TWL said it terminated its business relationship with Big Time Holdings Inc (BTHI) and Williamsville Smith Management Limited (WSML), associated companies of Milost Global Inc, after the foreign firms failed to honour the terms of the investment agreement.
Milost had proposed to acquire 70 per cent equity in TWL in a deal valued at $150 million with disbursements expected to be concluded within four years. The investment initially had WSML as the Special Purpose Vehicle (SPV) for the transaction but this failed to materilaise.
The deal was subsequently vested in BTHI, one of Milost’s publicly trading entities in the over-the-counter (OTC) market of the New York Stock Exchange (NYSE) through which it planned to raise capital and fund the transaction.
BTHI, like WSML before it, then proceeded to have an agreement with Turner Wright which would cede 70 per cent of the Nigerian company to BTHI through a share exchange upon funding and disbursement of agreed capital.
Chairman/Chief Executive Officer, Turner Wright Limited, Dr.

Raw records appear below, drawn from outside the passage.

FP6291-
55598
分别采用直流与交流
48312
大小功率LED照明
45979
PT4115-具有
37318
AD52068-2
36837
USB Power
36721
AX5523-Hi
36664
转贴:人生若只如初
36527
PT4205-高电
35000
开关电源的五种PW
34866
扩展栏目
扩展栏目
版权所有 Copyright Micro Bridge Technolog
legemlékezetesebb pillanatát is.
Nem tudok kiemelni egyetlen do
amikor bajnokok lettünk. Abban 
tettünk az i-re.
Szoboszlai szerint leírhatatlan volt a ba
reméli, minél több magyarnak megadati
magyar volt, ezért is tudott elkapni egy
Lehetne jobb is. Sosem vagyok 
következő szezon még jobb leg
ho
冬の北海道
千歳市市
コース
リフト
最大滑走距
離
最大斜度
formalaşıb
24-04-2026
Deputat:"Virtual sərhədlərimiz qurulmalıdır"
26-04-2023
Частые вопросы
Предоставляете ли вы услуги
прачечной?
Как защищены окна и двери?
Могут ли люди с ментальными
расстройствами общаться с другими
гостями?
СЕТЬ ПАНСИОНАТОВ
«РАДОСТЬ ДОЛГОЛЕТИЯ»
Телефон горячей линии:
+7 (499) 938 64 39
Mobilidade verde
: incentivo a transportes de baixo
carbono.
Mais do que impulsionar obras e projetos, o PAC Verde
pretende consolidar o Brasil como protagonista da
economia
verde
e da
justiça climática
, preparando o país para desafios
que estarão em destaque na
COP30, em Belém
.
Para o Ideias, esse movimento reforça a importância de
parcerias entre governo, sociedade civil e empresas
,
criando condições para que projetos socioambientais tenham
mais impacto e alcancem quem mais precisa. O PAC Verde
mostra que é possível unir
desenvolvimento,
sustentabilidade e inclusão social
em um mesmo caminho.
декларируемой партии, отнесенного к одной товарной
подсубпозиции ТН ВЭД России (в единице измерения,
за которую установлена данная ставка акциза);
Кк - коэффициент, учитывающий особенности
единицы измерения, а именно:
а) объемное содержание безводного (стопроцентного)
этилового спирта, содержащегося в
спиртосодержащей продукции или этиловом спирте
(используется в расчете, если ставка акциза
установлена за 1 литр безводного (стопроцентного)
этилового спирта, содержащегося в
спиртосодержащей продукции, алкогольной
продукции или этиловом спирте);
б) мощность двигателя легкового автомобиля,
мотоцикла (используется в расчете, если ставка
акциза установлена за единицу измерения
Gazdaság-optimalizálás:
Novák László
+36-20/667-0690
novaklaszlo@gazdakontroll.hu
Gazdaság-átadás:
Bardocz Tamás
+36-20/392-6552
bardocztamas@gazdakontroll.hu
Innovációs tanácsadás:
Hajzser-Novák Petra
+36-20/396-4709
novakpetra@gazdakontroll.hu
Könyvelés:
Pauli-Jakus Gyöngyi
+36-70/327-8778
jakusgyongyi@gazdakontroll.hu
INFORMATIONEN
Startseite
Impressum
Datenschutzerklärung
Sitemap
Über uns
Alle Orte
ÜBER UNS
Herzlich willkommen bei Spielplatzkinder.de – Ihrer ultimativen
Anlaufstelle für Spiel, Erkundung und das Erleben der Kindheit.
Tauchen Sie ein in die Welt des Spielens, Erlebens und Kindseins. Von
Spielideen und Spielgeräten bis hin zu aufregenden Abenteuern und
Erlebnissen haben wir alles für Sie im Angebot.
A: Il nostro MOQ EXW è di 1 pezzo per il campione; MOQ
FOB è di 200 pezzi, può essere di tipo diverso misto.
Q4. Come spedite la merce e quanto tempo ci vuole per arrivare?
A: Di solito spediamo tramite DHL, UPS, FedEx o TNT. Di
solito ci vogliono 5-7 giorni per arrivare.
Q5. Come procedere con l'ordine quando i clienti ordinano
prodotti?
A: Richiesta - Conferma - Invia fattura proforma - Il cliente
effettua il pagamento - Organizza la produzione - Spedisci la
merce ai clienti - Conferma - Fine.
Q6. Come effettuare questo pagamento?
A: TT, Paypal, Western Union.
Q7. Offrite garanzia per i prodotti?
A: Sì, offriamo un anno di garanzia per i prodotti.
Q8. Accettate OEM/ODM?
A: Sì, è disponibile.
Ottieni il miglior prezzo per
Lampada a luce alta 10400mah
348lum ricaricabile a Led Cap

Tunde Lawal, said the indigenous firm decided to terminate the agreement with effect from May 14, 2019 because of non-performance on the part of both Milost and BTHI.
According to him, the objective of the share exchange agreement had not materialised by dint of non-performance on the part of both parties and as such shares were never exchanged between Turner Wright and BTHI.
“This brings to a close the relationship between Turner Wright Limited and BTHI,” Lawal said.
With this development, analysts noted that Turner Wright’s fortunes have returned to status quo without encumbrance.
In May 2018, TWL had executed an agreement with the New York-based Milost Global Inc involving $50 million equity and $100 million convertible note.